_About this task_:
Copy out each record that follows exactly, and omit any picture you find.

_Data in this exercise_:

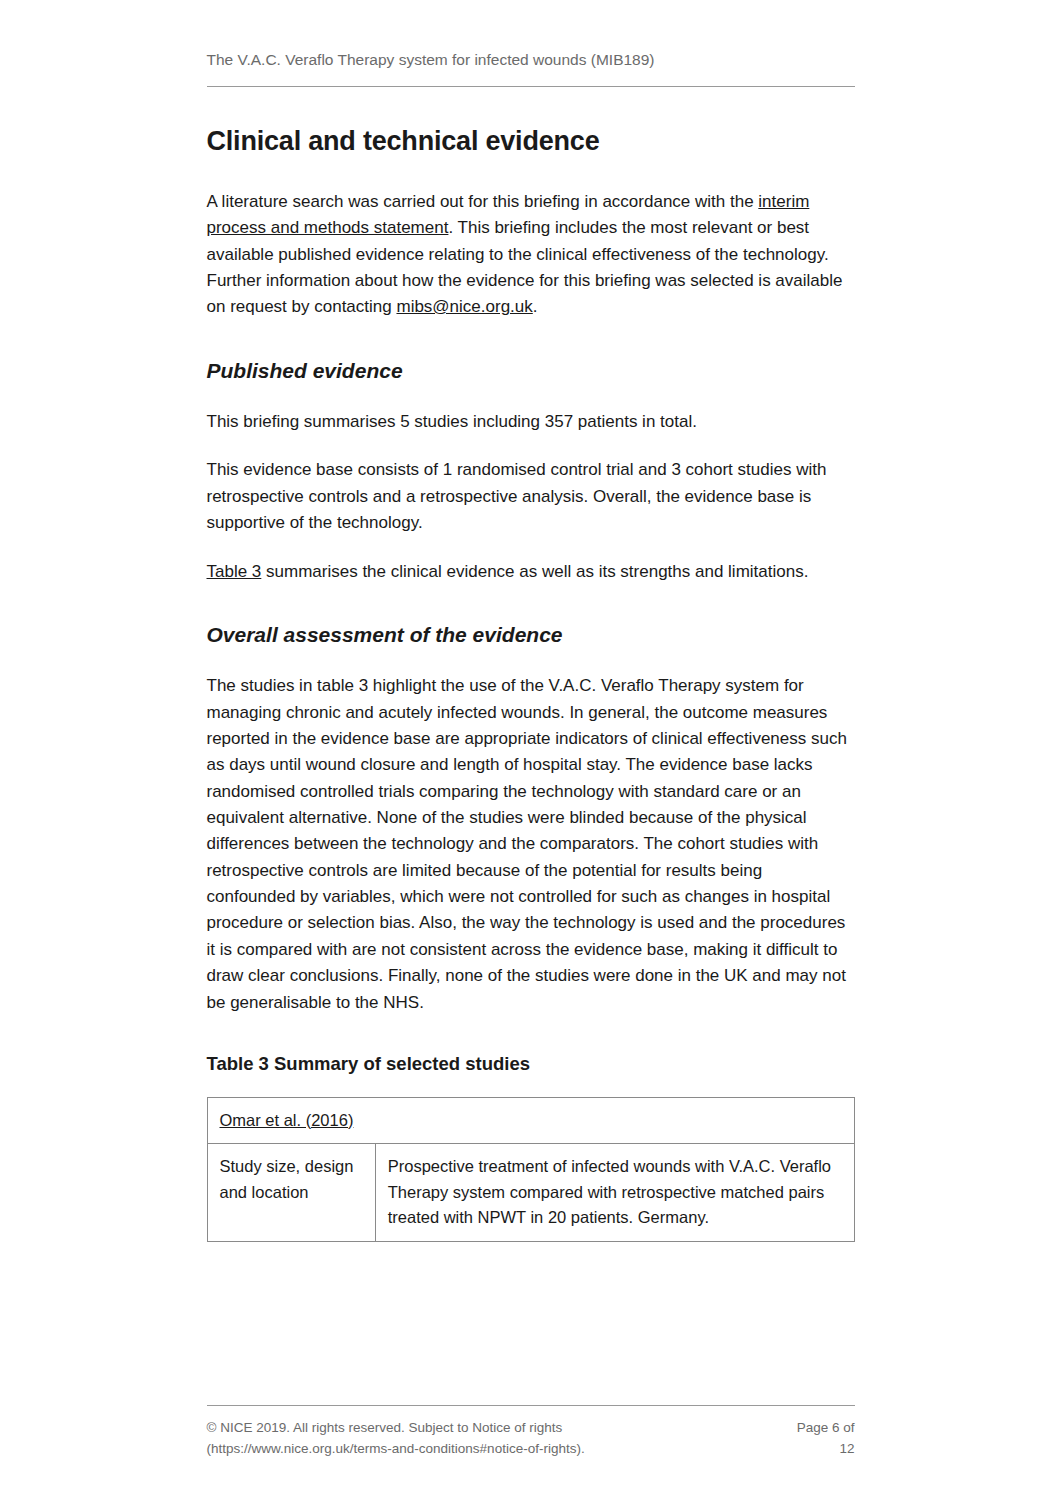The V.A.C. Veraflo Therapy system for infected wounds (MIB189)
Clinical and technical evidence
A literature search was carried out for this briefing in accordance with the interim process and methods statement. This briefing includes the most relevant or best available published evidence relating to the clinical effectiveness of the technology. Further information about how the evidence for this briefing was selected is available on request by contacting mibs@nice.org.uk.
Published evidence
This briefing summarises 5 studies including 357 patients in total.
This evidence base consists of 1 randomised control trial and 3 cohort studies with retrospective controls and a retrospective analysis. Overall, the evidence base is supportive of the technology.
Table 3 summarises the clinical evidence as well as its strengths and limitations.
Overall assessment of the evidence
The studies in table 3 highlight the use of the V.A.C. Veraflo Therapy system for managing chronic and acutely infected wounds. In general, the outcome measures reported in the evidence base are appropriate indicators of clinical effectiveness such as days until wound closure and length of hospital stay. The evidence base lacks randomised controlled trials comparing the technology with standard care or an equivalent alternative. None of the studies were blinded because of the physical differences between the technology and the comparators. The cohort studies with retrospective controls are limited because of the potential for results being confounded by variables, which were not controlled for such as changes in hospital procedure or selection bias. Also, the way the technology is used and the procedures it is compared with are not consistent across the evidence base, making it difficult to draw clear conclusions. Finally, none of the studies were done in the UK and may not be generalisable to the NHS.
Table 3 Summary of selected studies
| Omar et al. (2016) |
| Study size, design and location | Prospective treatment of infected wounds with V.A.C. Veraflo Therapy system compared with retrospective matched pairs treated with NPWT in 20 patients. Germany. |
© NICE 2019. All rights reserved. Subject to Notice of rights (https://www.nice.org.uk/terms-and-conditions#notice-of-rights).
Page 6 of
12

_Answer section_:
The V.A.C. Veraflo Therapy system for infected wounds (MIB189)
Clinical and technical evidence
A literature search was carried out for this briefing in accordance with the interim process and methods statement. This briefing includes the most relevant or best available published evidence relating to the clinical effectiveness of the technology. Further information about how the evidence for this briefing was selected is available on request by contacting mibs@nice.org.uk.
Published evidence
This briefing summarises 5 studies including 357 patients in total.
This evidence base consists of 1 randomised control trial and 3 cohort studies with retrospective controls and a retrospective analysis. Overall, the evidence base is supportive of the technology.
Table 3 summarises the clinical evidence as well as its strengths and limitations.
Overall assessment of the evidence
The studies in table 3 highlight the use of the V.A.C. Veraflo Therapy system for managing chronic and acutely infected wounds. In general, the outcome measures reported in the evidence base are appropriate indicators of clinical effectiveness such as days until wound closure and length of hospital stay. The evidence base lacks randomised controlled trials comparing the technology with standard care or an equivalent alternative. None of the studies were blinded because of the physical differences between the technology and the comparators. The cohort studies with retrospective controls are limited because of the potential for results being confounded by variables, which were not controlled for such as changes in hospital procedure or selection bias. Also, the way the technology is used and the procedures it is compared with are not consistent across the evidence base, making it difficult to draw clear conclusions. Finally, none of the studies were done in the UK and may not be generalisable to the NHS.
Table 3 Summary of selected studies
| Omar et al. (2016) |
| Study size, design and location | Prospective treatment of infected wounds with V.A.C. Veraflo Therapy system compared with retrospective matched pairs treated with NPWT in 20 patients. Germany. |
© NICE 2019. All rights reserved. Subject to Notice of rights (https://www.nice.org.uk/terms-and-conditions#notice-of-rights).
Page 6 of
12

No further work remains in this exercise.